Le Feu follet by Pierre Drieu la Rochelle

Le Feu follet by Pierre Drieu la Rochelle

Auteur:Pierre Drieu la Rochelle [la Rochelle, Pierre Drieu]
La langue: fra
Format: epub
Tags: Romans
Éditeur: Ebooks libres et gratuits
Publié: 2016-09-16T22:19:21+00:00


Quelques moments plus tard, Alain et Dubourg marchaient côte à côte entre la Seine et les Tuileries. Ils étaient tristes et amers.

Dubourg voyait que l’occasion de sauver Alain était passée. Il se disait que s’il avait été bien imbu de lui-même, il se serait jeté sur Alain avec brutalité ; il l’aurait insulté, saccagé. Il lui aurait crié : « Tu es médiocre, accepte ta médiocrité. Tiens-toi à l’échelon où la nature t’a placé. Tu es un homme ; par le fait de ta simple humanité, pour les autres, tu es encore inappréciable. »

Mais il n’était pas de taille à traiter ainsi un Alain. Et d’ailleurs, Alain était-il médiocre puisqu’il était irremplaçable, inimitable ? Ne fallait-il pas plutôt prendre le parti de le louer ? Il y avait dans cet homme perdu un ancien désir d’exceller dans une certaine région de la vie, que l’applaudissement aurait pu redresser…

Mais Dubourg aussitôt devait reconnaître qu’il ne pouvait aller loin dans cette direction.

Il ne pouvait guère admirer Alain, encore moins l’approuver. Il en revenait donc à son premier regret. Ne pouvant admirer Alain, il aurait fallu pour cela qu’il fût plus grand. À travers la déchéance d’Alain, il apercevait sa défaite.

Quant à Alain, il savait qu’il voyait Dubourg pour la dernière fois. L’attitude de Dubourg, entre autres prétextes, lui donnait toute raison de mourir : la vie à travers lui n’était point parvenue à se justifier. Elle avait montré un visage gêné, grevé de réticences, tourmenté d’impuissantes allégations.

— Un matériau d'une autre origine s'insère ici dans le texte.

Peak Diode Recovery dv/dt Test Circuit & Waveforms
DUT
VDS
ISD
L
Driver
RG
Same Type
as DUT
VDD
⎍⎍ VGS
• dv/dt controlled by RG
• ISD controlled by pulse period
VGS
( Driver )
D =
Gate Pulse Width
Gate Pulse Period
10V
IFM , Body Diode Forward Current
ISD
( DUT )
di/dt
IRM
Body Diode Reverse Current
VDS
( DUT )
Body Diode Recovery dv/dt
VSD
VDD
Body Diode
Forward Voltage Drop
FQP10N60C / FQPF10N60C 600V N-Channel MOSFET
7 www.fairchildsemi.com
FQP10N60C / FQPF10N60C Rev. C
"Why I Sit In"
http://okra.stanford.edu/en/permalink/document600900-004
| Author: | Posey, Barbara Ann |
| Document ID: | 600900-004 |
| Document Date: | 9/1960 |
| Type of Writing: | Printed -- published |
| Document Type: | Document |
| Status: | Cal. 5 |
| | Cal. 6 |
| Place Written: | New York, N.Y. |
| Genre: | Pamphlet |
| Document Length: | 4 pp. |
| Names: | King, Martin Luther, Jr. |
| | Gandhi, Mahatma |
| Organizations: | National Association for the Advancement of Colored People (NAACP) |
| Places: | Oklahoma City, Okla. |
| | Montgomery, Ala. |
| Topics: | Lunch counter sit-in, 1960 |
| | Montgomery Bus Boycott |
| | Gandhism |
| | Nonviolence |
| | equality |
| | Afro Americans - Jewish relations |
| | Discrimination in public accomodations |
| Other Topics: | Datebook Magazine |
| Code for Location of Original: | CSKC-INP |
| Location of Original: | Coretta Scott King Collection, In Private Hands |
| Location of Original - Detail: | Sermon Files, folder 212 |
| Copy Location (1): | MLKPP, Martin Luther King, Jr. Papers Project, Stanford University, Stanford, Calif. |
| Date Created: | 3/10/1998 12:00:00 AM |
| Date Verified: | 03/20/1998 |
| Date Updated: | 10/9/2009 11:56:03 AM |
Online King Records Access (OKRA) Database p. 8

Les deux amis marchaient le long de la Seine. La rivière coulait grise, sous un ciel gris, entre les maisons grises. La nature ne pouvait être, ce jour-là, d’aucune aide aux hommes : les pierres carrées s’amollissaient dans l’air humide. Dubourg frissonna ; cet homme qui marchait à côté de lui n’avait rien pour se soutenir : ni femme, ni homme, ni maîtresse, ni ami ; et le ciel se dérobait. Peut-être était-ce sa faute ; comme il n’avait jamais appris à compter sur lui-même, l’univers, privé de noyau, ne montrait autour de lui aucune consistance.

Une femme les croisa, jolie et élégante. Elle jeta sur eux un bref coup d’œil : Alain lui plut. Dubourg sourit et secoua le bras d’Alain.

— Tu vois, on a envie de la toucher. Paris, c’est comme elle ; la vie, c’est comme elle. Un sourire, et ce ciel gris s’éclaire. Cet hiver, nous irons ensemble en Égypte.

Alain secoua la tête.

— Tu te rappelles…, commença Dubourg.

Alain s’arrêta et frappa du pied.

— Tu radotes.

Ils s’étaient ébattus dix ans sur les bords de cette rivière : toute leur jeunesse, pour Alain toute sa vie.

— Je ne veux pas vieillir.

— Tu regrettes ta jeunesse, comme si tu l’avais bien remplie, laissa échapper Dubourg.

— C’était une promesse, j’aurai vécu d’un mensonge. Et c’était moi le menteur.

Disant cela, Alain regarda la Chambre. Qu’était-ce que cette façade de carton, avec son ridicule petit drapeau ? Et puis, autour, ce flot de roues ?

— Où vont-ils ? C’est idiot, grinça-t-il.

— Mais ils ne vont nulle part, ils vont. J’aime ce qui est, c’est intense, ça me déchire le cœur, c’est l’éternité.